:: TASK STATEMENT ::
All of the data below should be printed again exactly, pictures excluded.

Source texts of formatted documents
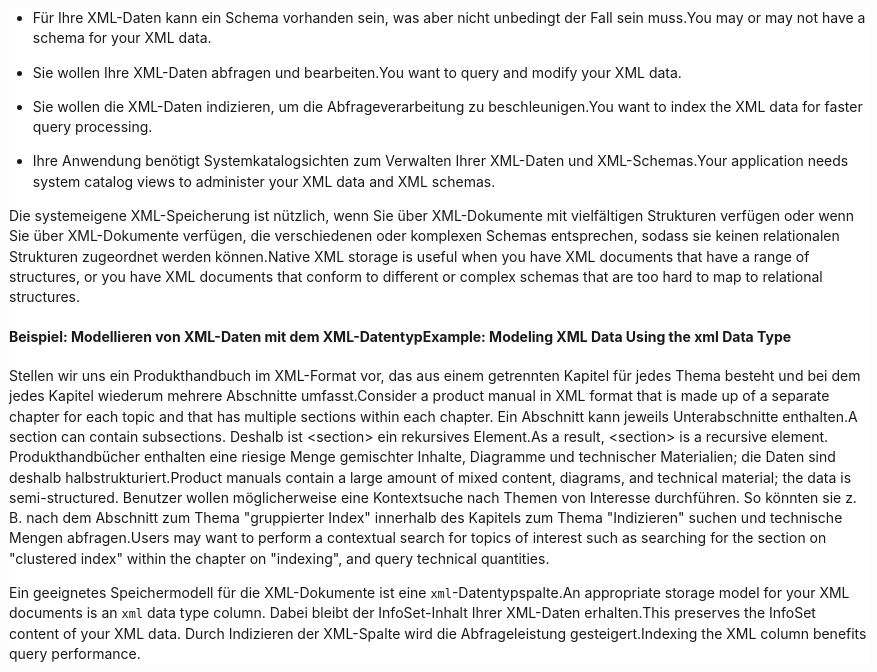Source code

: -   <span data-ttu-id="2b73b-177">Für Ihre XML-Daten kann ein Schema vorhanden sein, was aber nicht unbedingt der Fall sein muss.</span><span class="sxs-lookup"><span data-stu-id="2b73b-177">You may or may not have a schema for your XML data.</span></span>  
  
-   <span data-ttu-id="2b73b-178">Sie wollen Ihre XML-Daten abfragen und bearbeiten.</span><span class="sxs-lookup"><span data-stu-id="2b73b-178">You want to query and modify your XML data.</span></span>  
  
-   <span data-ttu-id="2b73b-179">Sie wollen die XML-Daten indizieren, um die Abfrageverarbeitung zu beschleunigen.</span><span class="sxs-lookup"><span data-stu-id="2b73b-179">You want to index the XML data for faster query processing.</span></span>  
  
-   <span data-ttu-id="2b73b-180">Ihre Anwendung benötigt Systemkatalogsichten zum Verwalten Ihrer XML-Daten und XML-Schemas.</span><span class="sxs-lookup"><span data-stu-id="2b73b-180">Your application needs system catalog views to administer your XML data and XML schemas.</span></span>  
  
 <span data-ttu-id="2b73b-181">Die systemeigene XML-Speicherung ist nützlich, wenn Sie über XML-Dokumente mit vielfältigen Strukturen verfügen oder wenn Sie über XML-Dokumente verfügen, die verschiedenen oder komplexen Schemas entsprechen, sodass sie keinen relationalen Strukturen zugeordnet werden können.</span><span class="sxs-lookup"><span data-stu-id="2b73b-181">Native XML storage is useful when you have XML documents that have a range of structures, or you have XML documents that conform to different or complex schemas that are too hard to map to relational structures.</span></span>  
  
#### <a name="example-modeling-xml-data-using-the-xml-data-type"></a><span data-ttu-id="2b73b-182">Beispiel: Modellieren von XML-Daten mit dem XML-Datentyp</span><span class="sxs-lookup"><span data-stu-id="2b73b-182">Example: Modeling XML Data Using the xml Data Type</span></span>  
 <span data-ttu-id="2b73b-183">Stellen wir uns ein Produkthandbuch im XML-Format vor, das aus einem getrennten Kapitel für jedes Thema besteht und bei dem jedes Kapitel wiederum mehrere Abschnitte umfasst.</span><span class="sxs-lookup"><span data-stu-id="2b73b-183">Consider a product manual in XML format that is made up of a separate chapter for each topic and that has multiple sections within each chapter.</span></span> <span data-ttu-id="2b73b-184">Ein Abschnitt kann jeweils Unterabschnitte enthalten.</span><span class="sxs-lookup"><span data-stu-id="2b73b-184">A section can contain subsections.</span></span> <span data-ttu-id="2b73b-185">Deshalb ist \<section> ein rekursives Element.</span><span class="sxs-lookup"><span data-stu-id="2b73b-185">As a result, \<section> is a recursive element.</span></span> <span data-ttu-id="2b73b-186">Produkthandbücher enthalten eine riesige Menge gemischter Inhalte, Diagramme und technischer Materialien; die Daten sind deshalb halbstrukturiert.</span><span class="sxs-lookup"><span data-stu-id="2b73b-186">Product manuals contain a large amount of mixed content, diagrams, and technical material; the data is semi-structured.</span></span> <span data-ttu-id="2b73b-187">Benutzer wollen möglicherweise eine Kontextsuche nach Themen von Interesse durchführen. So könnten sie z. B. nach dem Abschnitt zum Thema "gruppierter Index" innerhalb des Kapitels zum Thema "Indizieren" suchen und technische Mengen abfragen.</span><span class="sxs-lookup"><span data-stu-id="2b73b-187">Users may want to perform a contextual search for topics of interest such as searching for the section on "clustered index" within the chapter on "indexing", and query technical quantities.</span></span>  
  
 <span data-ttu-id="2b73b-188">Ein geeignetes Speichermodell für die XML-Dokumente ist eine `xml`-Datentypspalte.</span><span class="sxs-lookup"><span data-stu-id="2b73b-188">An appropriate storage model for your XML documents is an `xml` data type column.</span></span> <span data-ttu-id="2b73b-189">Dabei bleibt der InfoSet-Inhalt Ihrer XML-Daten erhalten.</span><span class="sxs-lookup"><span data-stu-id="2b73b-189">This preserves the InfoSet content of your XML data.</span></span> <span data-ttu-id="2b73b-190">Durch Indizieren der XML-Spalte wird die Abfrageleistung gesteigert.</span><span class="sxs-lookup"><span data-stu-id="2b73b-190">Indexing the XML column benefits query performance.</span></span>  
  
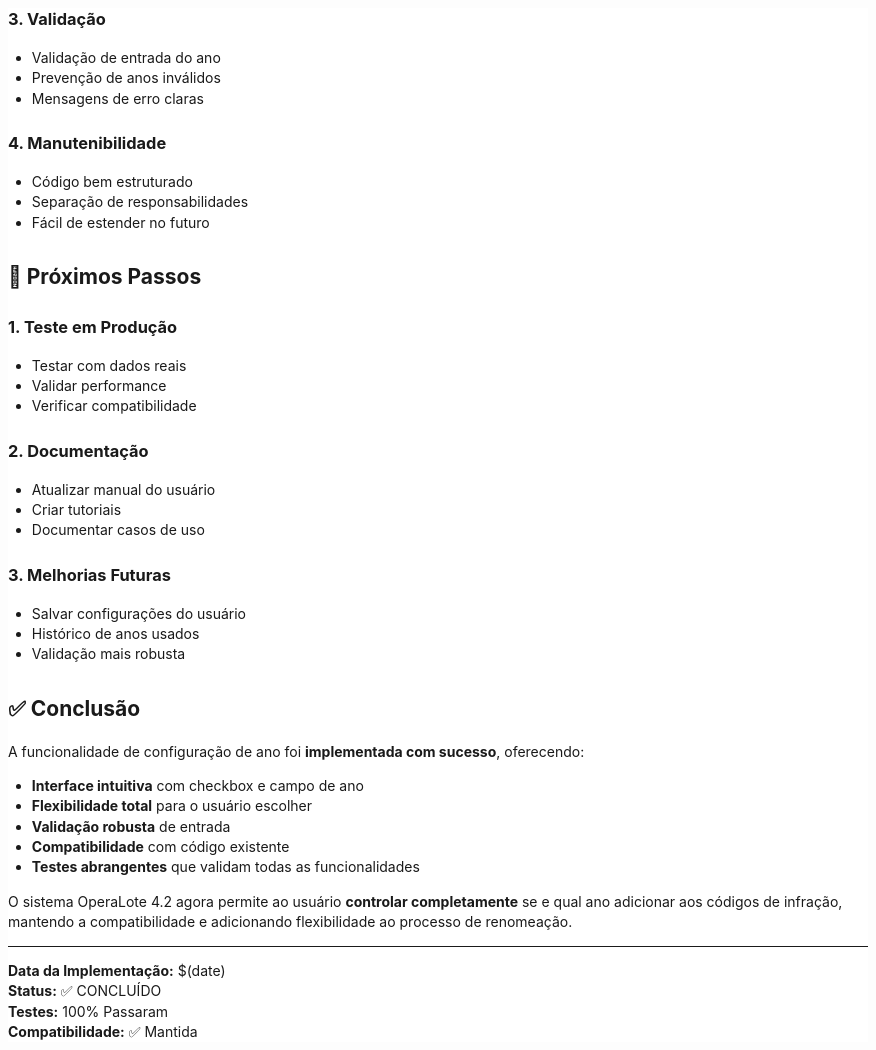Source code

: ### **3. Validação**
- Validação de entrada do ano
- Prevenção de anos inválidos
- Mensagens de erro claras

### **4. Manutenibilidade**
- Código bem estruturado
- Separação de responsabilidades
- Fácil de estender no futuro

## 🚀 **Próximos Passos**

### **1. Teste em Produção**
- Testar com dados reais
- Validar performance
- Verificar compatibilidade

### **2. Documentação**
- Atualizar manual do usuário
- Criar tutoriais
- Documentar casos de uso

### **3. Melhorias Futuras**
- Salvar configurações do usuário
- Histórico de anos usados
- Validação mais robusta

## ✅ **Conclusão**

A funcionalidade de configuração de ano foi **implementada com sucesso**, oferecendo:

- **Interface intuitiva** com checkbox e campo de ano
- **Flexibilidade total** para o usuário escolher
- **Validação robusta** de entrada
- **Compatibilidade** com código existente
- **Testes abrangentes** que validam todas as funcionalidades

O sistema OperaLote 4.2 agora permite ao usuário **controlar completamente** se e qual ano adicionar aos códigos de infração, mantendo a compatibilidade e adicionando flexibilidade ao processo de renomeação.

---

**Data da Implementação:** $(date)  
**Status:** ✅ CONCLUÍDO  
**Testes:** 100% Passaram  
**Compatibilidade:** ✅ Mantida
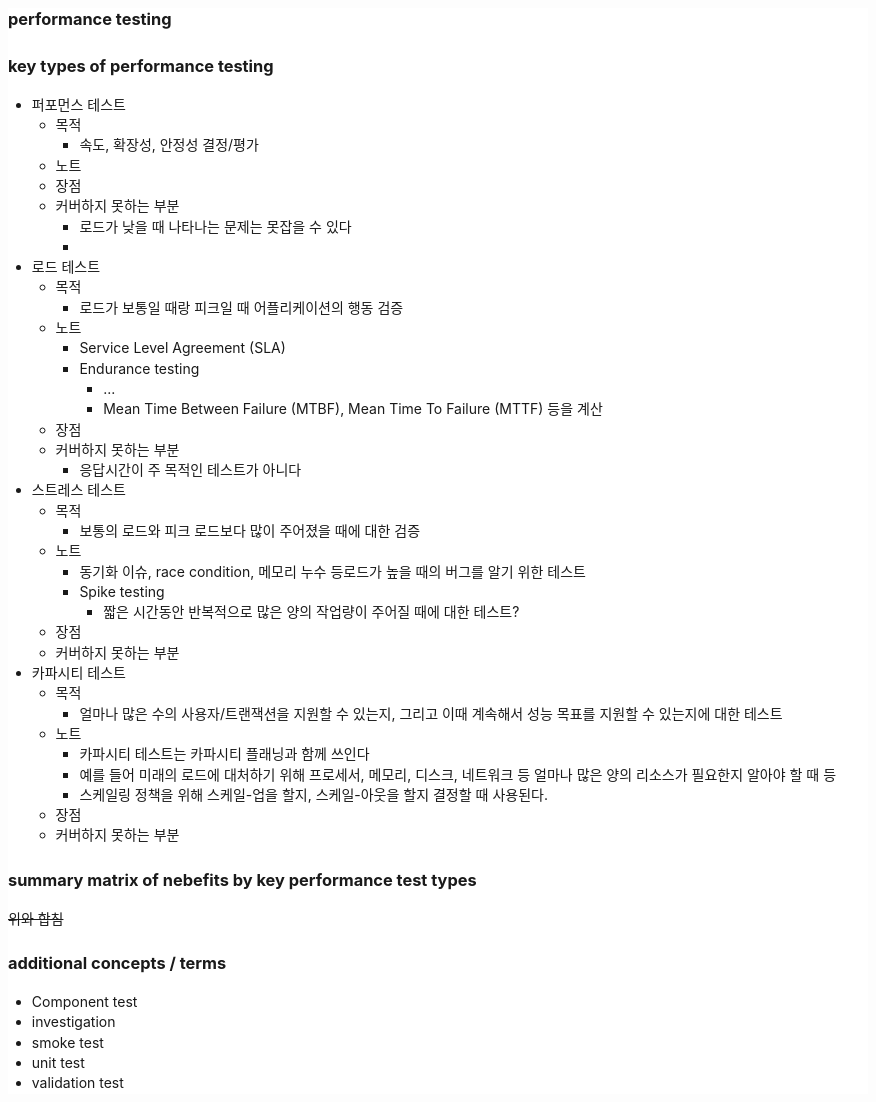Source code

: ### performance testing


### key types of performance testing
- 퍼포먼스 테스트
  - 목적
    - 속도, 확장성, 안정성 결정/평가
  - 노트
  - 장점
  - 커버하지 못하는 부분
    - 로드가 낮을 때 나타나는 문제는 못잡을 수 있다
    - 
- 로드 테스트
  - 목적
    - 로드가 보통일 때랑 피크일 때 어플리케이션의 행동 검증
  - 노트
    - Service Level Agreement (SLA)
    - Endurance testing
      - ...
      - Mean Time Between Failure (MTBF), Mean Time To Failure (MTTF) 등을 계산
  - 장점
  - 커버하지 못하는 부분
    - 응답시간이 주 목적인 테스트가 아니다
- 스트레스 테스트
  - 목적
    - 보통의 로드와 피크 로드보다 많이 주어졌을 때에 대한 검증
  - 노트
    - 동기화 이슈, race condition, 메모리 누수 등로드가 높을 때의 버그를 알기 위한 테스트
    - Spike testing
      - 짧은 시간동안 반복적으로 많은 양의 작업량이 주어질 때에 대한 테스트?
  - 장점
  - 커버하지 못하는 부분
- 카파시티 테스트
  - 목적
    - 얼마나 많은 수의 사용자/트랜잭션을 지원할 수 있는지, 그리고 이때 계속해서 성능 목표를 지원할 수 있는지에 대한 테스트
  - 노트
    - 카파시티 테스트는 카파시티 플래닝과 함께 쓰인다
    - 예를 들어 미래의 로드에 대처하기 위해 프로세서, 메모리, 디스크, 네트워크 등 얼마나 많은 양의 리소스가 필요한지 알아야 할 때 등
    - 스케일링 정책을 위해 스케일-업을 할지, 스케일-아웃을 할지 결정할 때 사용된다.
  - 장점
  - 커버하지 못하는 부분

### summary matrix of nebefits by key performance test types
~~위와 합침~~

### additional concepts / terms
- Component test
- investigation
- smoke test
- unit test
- validation test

:: RESPONSE ::
Source code

: -   <span data-ttu-id="2b73b-177">Für Ihre XML-Daten kann ein Schema vorhanden sein, was aber nicht unbedingt der Fall sein muss.</span><span class="sxs-lookup"><span data-stu-id="2b73b-177">You may or may not have a schema for your XML data.</span></span>  
  
-   <span data-ttu-id="2b73b-178">Sie wollen Ihre XML-Daten abfragen und bearbeiten.</span><span class="sxs-lookup"><span data-stu-id="2b73b-178">You want to query and modify your XML data.</span></span>  
  
-   <span data-ttu-id="2b73b-179">Sie wollen die XML-Daten indizieren, um die Abfrageverarbeitung zu beschleunigen.</span><span class="sxs-lookup"><span data-stu-id="2b73b-179">You want to index the XML data for faster query processing.</span></span>  
  
-   <span data-ttu-id="2b73b-180">Ihre Anwendung benötigt Systemkatalogsichten zum Verwalten Ihrer XML-Daten und XML-Schemas.</span><span class="sxs-lookup"><span data-stu-id="2b73b-180">Your application needs system catalog views to administer your XML data and XML schemas.</span></span>  
  
 <span data-ttu-id="2b73b-181">Die systemeigene XML-Speicherung ist nützlich, wenn Sie über XML-Dokumente mit vielfältigen Strukturen verfügen oder wenn Sie über XML-Dokumente verfügen, die verschiedenen oder komplexen Schemas entsprechen, sodass sie keinen relationalen Strukturen zugeordnet werden können.</span><span class="sxs-lookup"><span data-stu-id="2b73b-181">Native XML storage is useful when you have XML documents that have a range of structures, or you have XML documents that conform to different or complex schemas that are too hard to map to relational structures.</span></span>  
  
#### <a name="example-modeling-xml-data-using-the-xml-data-type"></a><span data-ttu-id="2b73b-182">Beispiel: Modellieren von XML-Daten mit dem XML-Datentyp</span><span class="sxs-lookup"><span data-stu-id="2b73b-182">Example: Modeling XML Data Using the xml Data Type</span></span>  
 <span data-ttu-id="2b73b-183">Stellen wir uns ein Produkthandbuch im XML-Format vor, das aus einem getrennten Kapitel für jedes Thema besteht und bei dem jedes Kapitel wiederum mehrere Abschnitte umfasst.</span><span class="sxs-lookup"><span data-stu-id="2b73b-183">Consider a product manual in XML format that is made up of a separate chapter for each topic and that has multiple sections within each chapter.</span></span> <span data-ttu-id="2b73b-184">Ein Abschnitt kann jeweils Unterabschnitte enthalten.</span><span class="sxs-lookup"><span data-stu-id="2b73b-184">A section can contain subsections.</span></span> <span data-ttu-id="2b73b-185">Deshalb ist \<section> ein rekursives Element.</span><span class="sxs-lookup"><span data-stu-id="2b73b-185">As a result, \<section> is a recursive element.</span></span> <span data-ttu-id="2b73b-186">Produkthandbücher enthalten eine riesige Menge gemischter Inhalte, Diagramme und technischer Materialien; die Daten sind deshalb halbstrukturiert.</span><span class="sxs-lookup"><span data-stu-id="2b73b-186">Product manuals contain a large amount of mixed content, diagrams, and technical material; the data is semi-structured.</span></span> <span data-ttu-id="2b73b-187">Benutzer wollen möglicherweise eine Kontextsuche nach Themen von Interesse durchführen. So könnten sie z. B. nach dem Abschnitt zum Thema "gruppierter Index" innerhalb des Kapitels zum Thema "Indizieren" suchen und technische Mengen abfragen.</span><span class="sxs-lookup"><span data-stu-id="2b73b-187">Users may want to perform a contextual search for topics of interest such as searching for the section on "clustered index" within the chapter on "indexing", and query technical quantities.</span></span>  
  
 <span data-ttu-id="2b73b-188">Ein geeignetes Speichermodell für die XML-Dokumente ist eine `xml`-Datentypspalte.</span><span class="sxs-lookup"><span data-stu-id="2b73b-188">An appropriate storage model for your XML documents is an `xml` data type column.</span></span> <span data-ttu-id="2b73b-189">Dabei bleibt der InfoSet-Inhalt Ihrer XML-Daten erhalten.</span><span class="sxs-lookup"><span data-stu-id="2b73b-189">This preserves the InfoSet content of your XML data.</span></span> <span data-ttu-id="2b73b-190">Durch Indizieren der XML-Spalte wird die Abfrageleistung gesteigert.</span><span class="sxs-lookup"><span data-stu-id="2b73b-190">Indexing the XML column benefits query performance.</span></span>  
  
Source code

: ### **3. Validação**
- Validação de entrada do ano
- Prevenção de anos inválidos
- Mensagens de erro claras

### **4. Manutenibilidade**
- Código bem estruturado
- Separação de responsabilidades
- Fácil de estender no futuro

## 🚀 **Próximos Passos**

### **1. Teste em Produção**
- Testar com dados reais
- Validar performance
- Verificar compatibilidade

### **2. Documentação**
- Atualizar manual do usuário
- Criar tutoriais
- Documentar casos de uso

### **3. Melhorias Futuras**
- Salvar configurações do usuário
- Histórico de anos usados
- Validação mais robusta

## ✅ **Conclusão**

A funcionalidade de configuração de ano foi **implementada com sucesso**, oferecendo:

- **Interface intuitiva** com checkbox e campo de ano
- **Flexibilidade total** para o usuário escolher
- **Validação robusta** de entrada
- **Compatibilidade** com código existente
- **Testes abrangentes** que validam todas as funcionalidades

O sistema OperaLote 4.2 agora permite ao usuário **controlar completamente** se e qual ano adicionar aos códigos de infração, mantendo a compatibilidade e adicionando flexibilidade ao processo de renomeação.

---

**Data da Implementação:** $(date)  
**Status:** ✅ CONCLUÍDO  
**Testes:** 100% Passaram  
**Compatibilidade:** ✅ Mantida
Source code

: ### performance testing


### key types of performance testing
- 퍼포먼스 테스트
  - 목적
    - 속도, 확장성, 안정성 결정/평가
  - 노트
  - 장점
  - 커버하지 못하는 부분
    - 로드가 낮을 때 나타나는 문제는 못잡을 수 있다
    - 
- 로드 테스트
  - 목적
    - 로드가 보통일 때랑 피크일 때 어플리케이션의 행동 검증
  - 노트
    - Service Level Agreement (SLA)
    - Endurance testing
      - ...
      - Mean Time Between Failure (MTBF), Mean Time To Failure (MTTF) 등을 계산
  - 장점
  - 커버하지 못하는 부분
    - 응답시간이 주 목적인 테스트가 아니다
- 스트레스 테스트
  - 목적
    - 보통의 로드와 피크 로드보다 많이 주어졌을 때에 대한 검증
  - 노트
    - 동기화 이슈, race condition, 메모리 누수 등로드가 높을 때의 버그를 알기 위한 테스트
    - Spike testing
      - 짧은 시간동안 반복적으로 많은 양의 작업량이 주어질 때에 대한 테스트?
  - 장점
  - 커버하지 못하는 부분
- 카파시티 테스트
  - 목적
    - 얼마나 많은 수의 사용자/트랜잭션을 지원할 수 있는지, 그리고 이때 계속해서 성능 목표를 지원할 수 있는지에 대한 테스트
  - 노트
    - 카파시티 테스트는 카파시티 플래닝과 함께 쓰인다
    - 예를 들어 미래의 로드에 대처하기 위해 프로세서, 메모리, 디스크, 네트워크 등 얼마나 많은 양의 리소스가 필요한지 알아야 할 때 등
    - 스케일링 정책을 위해 스케일-업을 할지, 스케일-아웃을 할지 결정할 때 사용된다.
  - 장점
  - 커버하지 못하는 부분

### summary matrix of nebefits by key performance test types
~~위와 합침~~

### additional concepts / terms
- Component test
- investigation
- smoke test
- unit test
- validation test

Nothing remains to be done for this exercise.